The Eni group (30% owned by the Italian Treasury) received a notice of the Boston law firm Foley Hoag LLP, in the United States, so that he does not undertake activities in the maritime areas of the Gaza Strip which belong to Palestine. They bring it back the sites of the recurring associations. The law firm moves on the mandate of the Palestinian groups for human rights Adalah, Al Mezan, Al-Haq e PCHR. The issue is thorny and concerns license concessions for the exploration of the waters off Gaza assigned to some oil companies last year October 29th, after the start of the bombings on the Strip. The one off the coast of Gaza, about 30 kilometers away, is a field whose potential has been estimated in 30 billion cubic meters of gas. According to calculations by Palestinian economists, it could generate revenues of up to 800 million dollars a year.
During the ongoing genocide in #Gazathe Israeli Ministry of Energy has licensed six companies, including @enifor natural gas exploration in Palestinian waters. @eni must refrain from participating in the war crime of looting ⬇️
— Al-Mezan (@AlMezanCenter) February 8, 2024
In addition to Eni, there are licensees among the licensees Dana Petroleum (a subsidiary of the South Korean National Petroleum Company) and the Israeli Petroleum system. In particular it concerns the licenses of zone G which, for 62%, falls within the maritime borders declared by the State of Palestine in 2019, in accordance with the provisions of the United Nations Convention on the Law of the Sea to which Palestine is a signatory. However, according to the Israeli government, “only sovereign states have the right to maritime zones, including territorial seas and exclusive economic zones, as well as to declare maritime boundaries.” And since Tel Aviv does not recognize Palestine how was it he has no right legal in maritime areas.

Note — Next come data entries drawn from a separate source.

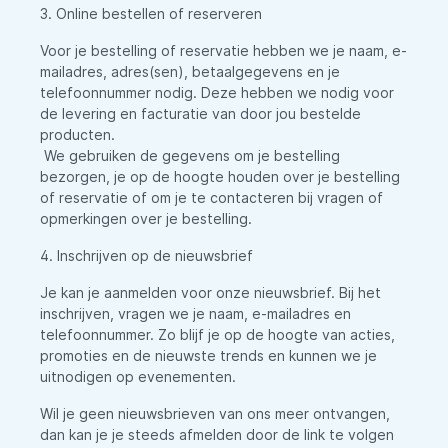
3. Online bestellen of reserveren
Voor je bestelling of reservatie hebben we je naam, e-
mailadres, adres(sen), betaalgegevens en je
telefoonnummer nodig. Deze hebben we nodig voor
de levering en facturatie van door jou bestelde
producten.
We gebruiken de gegevens om je bestelling
bezorgen, je op de hoogte houden over je bestelling
of reservatie of om je te contacteren bij vragen of
opmerkingen over je bestelling.
4. Inschrijven op de nieuwsbrief
Je kan je aanmelden voor onze nieuwsbrief. Bij het
inschrijven, vragen we je naam, e-mailadres en
telefoonnummer. Zo blijf je op de hoogte van acties,
promoties en de nieuwste trends en kunnen we je
uitnodigen op evenementen.
Wil je geen nieuwsbrieven van ons meer ontvangen,
dan kan je je steeds afmelden door de link te volgen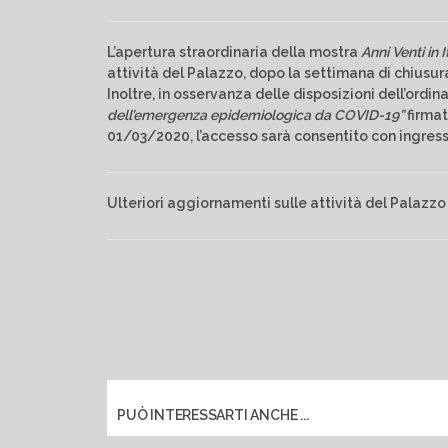
L’apertura straordinaria della mostra
Anni Venti in I
attività del Palazzo, dopo la settimana di chius
Inoltre, in osservanza delle disposizioni dell’ordi
dell’emergenza epidemiologica da COVID-19”
firmat
01/03/2020, l’accesso sarà consentito con ingressi 
Ulteriori aggiornamenti sulle attività del Palazzo
PUÒ INTERESSARTI ANCHE ...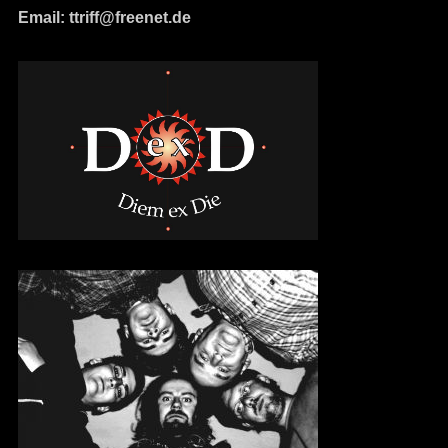
Email: ttriff@freenet.de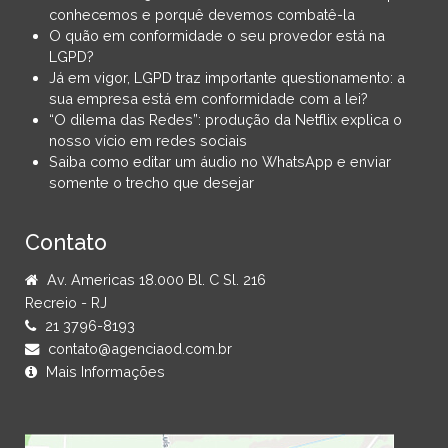
conhecemos e porquê devemos combatê-la
O quão em conformidade o seu provedor está na
LGPD?
Já em vigor, LGPD traz importante questionamento: a
sua empresa está em conformidade com a lei?
“O dilema das Redes”: produção da Netflix explica o
nosso vício em redes sociais
Saiba como editar um áudio no WhatsApp e enviar
somente o trecho que desejar
Contato
Av. Americas 18.000 Bl. C Sl. 216
Recreio - RJ
21 3796-8193
contato@agenciaod.com.br
Mais Informações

Still a lot of money for the big oil and gas companies in 2023. And so we drill more and more and invest less in renewables
The appellant associations instead believe that “the issuing of the tender and the subsequent granting of licenses for exploration in this sector constitute a violation of the law international humanitarian law (IHL) and customary international law”. They therefore invite the companies involved not to participate “in acts of plundering the sovereign natural resources of the Palestinian people”. The same associations point out that “the offers, issued in compliance with Israeli domestic law, they are actually equivalent to the de facto and de jure annexation of Palestinian maritime areas claimed by Palestine, as they seek to replace the applicable rules of international law by instead applying domestic Israeli law to the area, in the context of the management and exploitation of natural resources. Under applicable international law, to Israel it is forbidden to exploit finite non-renewable resources of the occupied territory, for the purpose of commercial profit and for the benefit of the occupying power, according to the rules of usufruct, referred to in Article 55 of the Hague Regulations. Instead, Israel as the de facto administrative authority in the occupied territory cannot exhaust natural resources for commercial purposes that do not benefit the occupied population.”
Finally, the associations present their proposal to Eni the risk of becoming complicit in war crimes. The reference is to the genocide investigation by the International Court of Justice in The Hague which could, according to the law firm’s notification, have very serious implications on the “looting” actions of the natural resources belonging to the Palestinian Territories occupied by Israel.